* [Work instruction] Change "blog" to "site" in the lines from the start of the data through the line holding "these big companies.", inclusive, and give those lines again with nothing else altered.

□ □ □

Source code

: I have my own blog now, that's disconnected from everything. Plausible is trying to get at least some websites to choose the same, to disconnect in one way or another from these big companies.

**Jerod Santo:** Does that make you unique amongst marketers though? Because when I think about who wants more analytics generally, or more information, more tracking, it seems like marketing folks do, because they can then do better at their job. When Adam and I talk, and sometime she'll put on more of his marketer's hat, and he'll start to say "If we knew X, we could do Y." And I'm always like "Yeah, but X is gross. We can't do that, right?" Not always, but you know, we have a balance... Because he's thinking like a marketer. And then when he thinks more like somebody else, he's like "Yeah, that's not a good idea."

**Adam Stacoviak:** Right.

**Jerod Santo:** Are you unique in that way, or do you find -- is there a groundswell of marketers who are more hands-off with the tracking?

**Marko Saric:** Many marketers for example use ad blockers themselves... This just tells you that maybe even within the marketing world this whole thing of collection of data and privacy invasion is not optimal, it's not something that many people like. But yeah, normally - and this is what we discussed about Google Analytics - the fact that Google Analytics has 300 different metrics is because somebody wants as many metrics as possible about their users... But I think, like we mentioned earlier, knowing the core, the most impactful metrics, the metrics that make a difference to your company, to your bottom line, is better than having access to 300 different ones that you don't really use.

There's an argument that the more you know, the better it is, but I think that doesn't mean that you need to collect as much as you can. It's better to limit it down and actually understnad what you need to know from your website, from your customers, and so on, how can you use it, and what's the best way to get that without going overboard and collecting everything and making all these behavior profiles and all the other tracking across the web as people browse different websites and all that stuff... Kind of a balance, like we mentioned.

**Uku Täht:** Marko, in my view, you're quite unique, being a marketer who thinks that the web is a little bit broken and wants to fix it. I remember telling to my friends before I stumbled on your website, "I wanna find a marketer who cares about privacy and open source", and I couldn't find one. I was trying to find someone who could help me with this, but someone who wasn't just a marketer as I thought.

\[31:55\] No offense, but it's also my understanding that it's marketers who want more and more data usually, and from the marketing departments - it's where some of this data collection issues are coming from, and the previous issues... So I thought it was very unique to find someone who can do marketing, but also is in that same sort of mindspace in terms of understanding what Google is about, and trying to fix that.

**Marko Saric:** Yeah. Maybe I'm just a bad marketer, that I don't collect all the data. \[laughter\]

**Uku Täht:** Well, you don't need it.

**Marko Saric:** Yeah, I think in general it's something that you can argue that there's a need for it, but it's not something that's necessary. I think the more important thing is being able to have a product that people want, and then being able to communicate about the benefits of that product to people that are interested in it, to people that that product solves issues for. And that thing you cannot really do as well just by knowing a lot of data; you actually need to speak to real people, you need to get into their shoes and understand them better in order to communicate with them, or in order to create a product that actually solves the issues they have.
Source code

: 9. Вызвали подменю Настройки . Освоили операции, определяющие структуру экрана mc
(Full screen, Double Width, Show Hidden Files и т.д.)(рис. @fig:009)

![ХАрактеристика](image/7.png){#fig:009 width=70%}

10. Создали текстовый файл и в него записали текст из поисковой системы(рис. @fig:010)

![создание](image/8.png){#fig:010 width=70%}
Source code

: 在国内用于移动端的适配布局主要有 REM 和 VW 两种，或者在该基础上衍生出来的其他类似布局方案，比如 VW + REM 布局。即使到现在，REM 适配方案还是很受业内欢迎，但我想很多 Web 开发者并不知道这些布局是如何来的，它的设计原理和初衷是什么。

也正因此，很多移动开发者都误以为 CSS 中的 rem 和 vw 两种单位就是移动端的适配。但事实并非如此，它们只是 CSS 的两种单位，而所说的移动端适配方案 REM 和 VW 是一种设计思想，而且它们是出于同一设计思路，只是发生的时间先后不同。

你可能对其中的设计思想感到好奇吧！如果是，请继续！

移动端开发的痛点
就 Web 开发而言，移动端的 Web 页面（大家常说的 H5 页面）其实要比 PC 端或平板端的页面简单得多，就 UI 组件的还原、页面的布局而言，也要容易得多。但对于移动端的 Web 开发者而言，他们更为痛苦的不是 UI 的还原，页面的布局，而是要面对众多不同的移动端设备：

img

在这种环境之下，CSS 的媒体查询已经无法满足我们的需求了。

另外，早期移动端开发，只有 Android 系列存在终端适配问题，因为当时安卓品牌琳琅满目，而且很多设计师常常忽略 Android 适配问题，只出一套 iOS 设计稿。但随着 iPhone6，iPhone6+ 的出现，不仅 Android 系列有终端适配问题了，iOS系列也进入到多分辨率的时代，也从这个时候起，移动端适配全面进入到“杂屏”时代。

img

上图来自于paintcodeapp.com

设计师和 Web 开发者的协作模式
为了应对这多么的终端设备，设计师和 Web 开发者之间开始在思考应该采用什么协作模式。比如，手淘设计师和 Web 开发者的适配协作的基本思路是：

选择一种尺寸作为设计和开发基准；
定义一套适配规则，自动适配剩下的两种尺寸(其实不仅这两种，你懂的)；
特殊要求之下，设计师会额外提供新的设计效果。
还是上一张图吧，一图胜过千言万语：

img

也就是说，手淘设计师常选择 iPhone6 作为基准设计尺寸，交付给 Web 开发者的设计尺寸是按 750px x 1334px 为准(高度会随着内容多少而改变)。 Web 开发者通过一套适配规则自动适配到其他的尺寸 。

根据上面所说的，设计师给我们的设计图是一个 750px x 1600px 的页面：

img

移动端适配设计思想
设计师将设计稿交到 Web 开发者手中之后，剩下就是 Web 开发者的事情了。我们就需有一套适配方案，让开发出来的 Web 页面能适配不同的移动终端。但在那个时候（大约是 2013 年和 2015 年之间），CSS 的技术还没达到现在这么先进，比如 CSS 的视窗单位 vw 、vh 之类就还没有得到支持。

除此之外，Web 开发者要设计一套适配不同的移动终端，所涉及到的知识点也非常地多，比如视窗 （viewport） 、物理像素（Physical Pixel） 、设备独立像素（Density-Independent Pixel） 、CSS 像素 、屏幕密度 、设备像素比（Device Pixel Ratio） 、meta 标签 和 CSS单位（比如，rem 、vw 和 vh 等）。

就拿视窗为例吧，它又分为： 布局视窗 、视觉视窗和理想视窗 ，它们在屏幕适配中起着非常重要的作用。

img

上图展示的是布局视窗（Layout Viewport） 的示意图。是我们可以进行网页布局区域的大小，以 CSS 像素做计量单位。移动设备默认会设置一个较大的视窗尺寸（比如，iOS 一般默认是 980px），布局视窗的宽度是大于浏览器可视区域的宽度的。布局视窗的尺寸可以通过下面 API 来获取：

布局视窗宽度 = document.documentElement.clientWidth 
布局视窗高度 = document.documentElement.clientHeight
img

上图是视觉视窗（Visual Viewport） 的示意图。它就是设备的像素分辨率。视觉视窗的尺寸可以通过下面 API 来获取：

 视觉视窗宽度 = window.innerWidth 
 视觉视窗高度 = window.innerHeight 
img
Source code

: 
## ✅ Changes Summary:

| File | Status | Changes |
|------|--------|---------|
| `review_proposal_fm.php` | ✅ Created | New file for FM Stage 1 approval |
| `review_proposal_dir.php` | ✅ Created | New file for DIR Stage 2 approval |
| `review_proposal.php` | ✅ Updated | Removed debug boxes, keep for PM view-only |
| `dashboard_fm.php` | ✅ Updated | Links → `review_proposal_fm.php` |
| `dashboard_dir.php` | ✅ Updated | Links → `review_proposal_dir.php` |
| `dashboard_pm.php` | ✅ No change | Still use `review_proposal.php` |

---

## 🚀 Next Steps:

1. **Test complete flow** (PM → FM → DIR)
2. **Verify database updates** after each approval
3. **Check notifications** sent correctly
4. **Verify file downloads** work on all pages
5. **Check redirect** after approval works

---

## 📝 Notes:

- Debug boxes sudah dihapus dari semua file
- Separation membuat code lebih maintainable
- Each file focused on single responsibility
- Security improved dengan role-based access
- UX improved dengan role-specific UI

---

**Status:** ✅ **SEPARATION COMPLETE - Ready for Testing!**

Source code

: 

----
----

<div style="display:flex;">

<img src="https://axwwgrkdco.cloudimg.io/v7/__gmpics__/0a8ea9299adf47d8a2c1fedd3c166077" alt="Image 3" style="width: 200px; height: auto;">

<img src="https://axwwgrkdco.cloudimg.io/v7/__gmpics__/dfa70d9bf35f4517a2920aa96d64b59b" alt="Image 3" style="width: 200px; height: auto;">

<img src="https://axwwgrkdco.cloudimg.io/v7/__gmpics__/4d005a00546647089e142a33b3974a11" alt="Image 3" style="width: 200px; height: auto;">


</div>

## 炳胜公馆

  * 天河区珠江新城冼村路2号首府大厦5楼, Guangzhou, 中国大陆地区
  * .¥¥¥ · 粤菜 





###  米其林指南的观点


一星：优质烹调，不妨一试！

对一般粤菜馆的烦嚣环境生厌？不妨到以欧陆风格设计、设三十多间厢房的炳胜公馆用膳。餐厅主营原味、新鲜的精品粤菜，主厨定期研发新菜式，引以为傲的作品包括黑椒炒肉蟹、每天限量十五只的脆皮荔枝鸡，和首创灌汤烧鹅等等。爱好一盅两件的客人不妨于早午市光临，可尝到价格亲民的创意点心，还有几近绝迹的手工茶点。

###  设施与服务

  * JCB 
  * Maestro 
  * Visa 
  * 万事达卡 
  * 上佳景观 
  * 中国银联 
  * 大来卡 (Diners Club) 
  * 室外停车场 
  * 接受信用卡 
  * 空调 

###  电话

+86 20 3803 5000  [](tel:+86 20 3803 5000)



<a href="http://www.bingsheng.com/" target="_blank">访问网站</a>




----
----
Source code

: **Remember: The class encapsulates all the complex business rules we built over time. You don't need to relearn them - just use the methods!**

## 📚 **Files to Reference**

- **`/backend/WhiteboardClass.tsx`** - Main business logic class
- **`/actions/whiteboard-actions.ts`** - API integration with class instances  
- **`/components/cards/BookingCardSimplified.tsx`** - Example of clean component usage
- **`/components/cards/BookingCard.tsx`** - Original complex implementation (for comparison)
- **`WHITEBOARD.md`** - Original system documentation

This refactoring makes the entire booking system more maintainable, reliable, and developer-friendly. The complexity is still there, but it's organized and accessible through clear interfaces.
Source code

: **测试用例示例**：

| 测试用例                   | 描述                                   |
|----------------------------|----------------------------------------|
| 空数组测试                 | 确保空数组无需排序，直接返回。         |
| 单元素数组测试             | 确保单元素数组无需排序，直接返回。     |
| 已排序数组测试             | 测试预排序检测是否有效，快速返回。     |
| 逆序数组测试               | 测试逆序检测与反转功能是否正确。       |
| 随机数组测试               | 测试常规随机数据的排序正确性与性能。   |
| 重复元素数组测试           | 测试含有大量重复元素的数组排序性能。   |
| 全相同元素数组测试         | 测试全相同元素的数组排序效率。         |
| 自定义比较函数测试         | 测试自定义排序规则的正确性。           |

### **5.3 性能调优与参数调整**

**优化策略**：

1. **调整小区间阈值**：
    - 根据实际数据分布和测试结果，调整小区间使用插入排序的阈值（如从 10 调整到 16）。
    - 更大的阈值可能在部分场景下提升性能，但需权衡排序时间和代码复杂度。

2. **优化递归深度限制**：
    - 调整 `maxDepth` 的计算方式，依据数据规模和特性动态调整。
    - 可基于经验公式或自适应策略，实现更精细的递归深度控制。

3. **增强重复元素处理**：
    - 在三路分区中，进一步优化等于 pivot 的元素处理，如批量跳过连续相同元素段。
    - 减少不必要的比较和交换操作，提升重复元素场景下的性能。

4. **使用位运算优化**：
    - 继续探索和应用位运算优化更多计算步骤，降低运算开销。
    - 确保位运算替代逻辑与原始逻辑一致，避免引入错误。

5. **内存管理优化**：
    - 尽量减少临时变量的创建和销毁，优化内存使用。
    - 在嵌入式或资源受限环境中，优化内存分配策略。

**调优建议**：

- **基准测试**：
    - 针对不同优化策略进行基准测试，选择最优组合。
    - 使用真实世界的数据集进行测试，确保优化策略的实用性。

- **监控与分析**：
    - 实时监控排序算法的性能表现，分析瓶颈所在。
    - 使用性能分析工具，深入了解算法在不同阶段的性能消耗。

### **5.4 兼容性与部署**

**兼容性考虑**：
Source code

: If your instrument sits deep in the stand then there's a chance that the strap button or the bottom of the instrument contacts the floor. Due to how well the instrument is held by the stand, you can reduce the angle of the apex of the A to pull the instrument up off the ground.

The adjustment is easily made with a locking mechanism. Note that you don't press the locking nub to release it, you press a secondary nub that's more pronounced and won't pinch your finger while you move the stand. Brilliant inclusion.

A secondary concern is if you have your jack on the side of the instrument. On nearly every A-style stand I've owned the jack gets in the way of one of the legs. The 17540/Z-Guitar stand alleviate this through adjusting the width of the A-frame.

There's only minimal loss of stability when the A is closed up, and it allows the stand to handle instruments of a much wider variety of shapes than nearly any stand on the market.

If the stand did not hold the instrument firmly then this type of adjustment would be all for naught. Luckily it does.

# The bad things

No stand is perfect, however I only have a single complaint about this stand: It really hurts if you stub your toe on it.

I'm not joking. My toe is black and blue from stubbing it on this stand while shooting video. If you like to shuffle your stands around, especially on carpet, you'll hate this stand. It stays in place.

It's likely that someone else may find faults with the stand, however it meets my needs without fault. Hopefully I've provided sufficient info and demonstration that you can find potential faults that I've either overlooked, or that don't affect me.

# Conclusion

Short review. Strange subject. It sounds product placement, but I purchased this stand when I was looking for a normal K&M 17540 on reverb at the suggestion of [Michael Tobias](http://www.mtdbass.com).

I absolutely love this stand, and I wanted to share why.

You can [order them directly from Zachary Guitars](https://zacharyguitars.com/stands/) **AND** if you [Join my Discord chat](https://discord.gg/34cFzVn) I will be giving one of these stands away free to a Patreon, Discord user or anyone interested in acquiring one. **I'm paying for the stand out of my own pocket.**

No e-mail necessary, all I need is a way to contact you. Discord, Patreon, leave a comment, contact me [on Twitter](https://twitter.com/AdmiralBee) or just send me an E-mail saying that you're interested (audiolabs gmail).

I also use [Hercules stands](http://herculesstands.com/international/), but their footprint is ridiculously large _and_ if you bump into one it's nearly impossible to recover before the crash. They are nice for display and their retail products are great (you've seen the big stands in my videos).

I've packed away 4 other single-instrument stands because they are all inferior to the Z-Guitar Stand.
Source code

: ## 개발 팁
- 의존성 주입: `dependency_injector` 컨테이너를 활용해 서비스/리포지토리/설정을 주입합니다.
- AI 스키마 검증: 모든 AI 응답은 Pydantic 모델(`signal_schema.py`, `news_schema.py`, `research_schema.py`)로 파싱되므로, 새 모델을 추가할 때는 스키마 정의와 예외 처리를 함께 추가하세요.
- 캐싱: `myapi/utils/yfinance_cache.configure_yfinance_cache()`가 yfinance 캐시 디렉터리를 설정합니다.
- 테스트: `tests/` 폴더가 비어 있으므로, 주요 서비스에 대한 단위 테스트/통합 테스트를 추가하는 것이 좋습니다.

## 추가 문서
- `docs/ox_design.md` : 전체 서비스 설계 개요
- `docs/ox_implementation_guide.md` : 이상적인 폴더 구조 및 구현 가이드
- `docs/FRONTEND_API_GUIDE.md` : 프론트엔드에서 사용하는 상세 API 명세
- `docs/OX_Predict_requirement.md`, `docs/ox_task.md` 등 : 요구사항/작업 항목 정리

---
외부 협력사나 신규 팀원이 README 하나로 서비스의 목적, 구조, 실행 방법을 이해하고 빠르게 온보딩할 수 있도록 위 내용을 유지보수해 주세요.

□ □ □

* [Exercise response]
Source code

: I have my own site now, that's disconnected from everything. Plausible is trying to get at least some websites to choose the same, to disconnect in one way or another from these big companies.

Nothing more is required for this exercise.